Work request
Copy out the whole listing exactly as given. Skip the pictures.

Start of Block

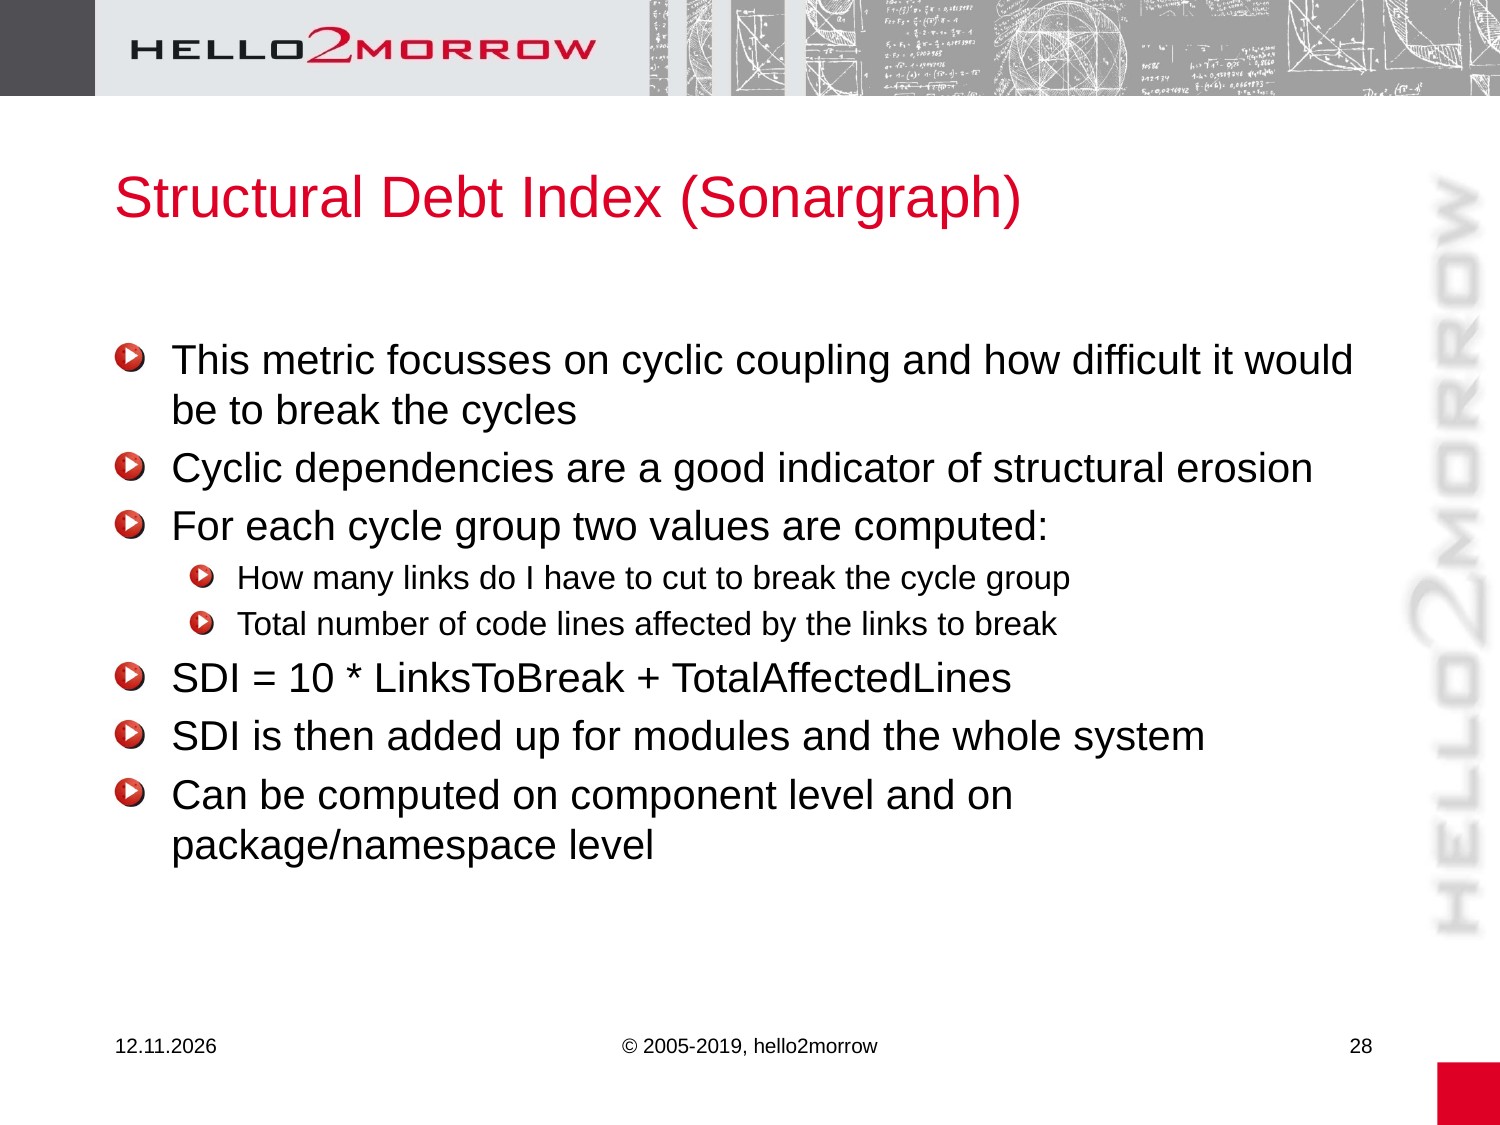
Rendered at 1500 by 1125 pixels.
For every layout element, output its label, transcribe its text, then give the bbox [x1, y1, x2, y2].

picture [189, 564, 214, 588]
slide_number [99, 1024, 426, 1101]
picture [114, 451, 145, 481]
picture [114, 509, 145, 539]
picture [0, 0, 1500, 96]
picture [1394, 162, 1500, 950]
footer © 2005-2019, hello2morrow [512, 1024, 988, 1101]
title Structural Debt Index (Sonargraph) [99, 125, 1388, 263]
picture [114, 777, 145, 807]
picture [189, 610, 214, 635]
list This metric focusses on cyclic coupling and how difficult it would be to break the cycles Cyclic dependencies are a good indicator of structural erosion For each cycle group two values are computed: How many links do I have to cut to break the cycle group Total number of code lines affected by the links to break SDI = 10 * LinksToBreak + TotalAffectedLines SDI is then added up for modules and the whole system Can be computed on component level and on package/namespace level [99, 324, 1388, 1000]
slide_number 28 [1074, 1024, 1388, 1101]
picture [114, 719, 145, 749]
picture [114, 661, 145, 691]
picture [114, 342, 145, 372]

End of Block

Expected answer
Rendered at 1500 by 1125 pixels.
For every layout element, output its label, transcribe its text, then give the bbox [x1, y1, x2, y2].

picture [189, 564, 214, 588]
slide_number [99, 1024, 426, 1101]
picture [114, 451, 145, 481]
picture [114, 509, 145, 539]
picture [0, 0, 1500, 96]
picture [1394, 162, 1500, 950]
footer © 2005-2019, hello2morrow [512, 1024, 988, 1101]
title Structural Debt Index (Sonargraph) [99, 125, 1388, 263]
picture [114, 777, 145, 807]
picture [189, 610, 214, 635]
list This metric focusses on cyclic coupling and how difficult it would be to break the cycles Cyclic dependencies are a good indicator of structural erosion For each cycle group two values are computed: How many links do I have to cut to break the cycle group Total number of code lines affected by the links to break SDI = 10 * LinksToBreak + TotalAffectedLines SDI is then added up for modules and the whole system Can be computed on component level and on package/namespace level [99, 324, 1388, 1000]
slide_number 28 [1074, 1024, 1388, 1101]
picture [114, 719, 145, 749]
picture [114, 661, 145, 691]
picture [114, 342, 145, 372]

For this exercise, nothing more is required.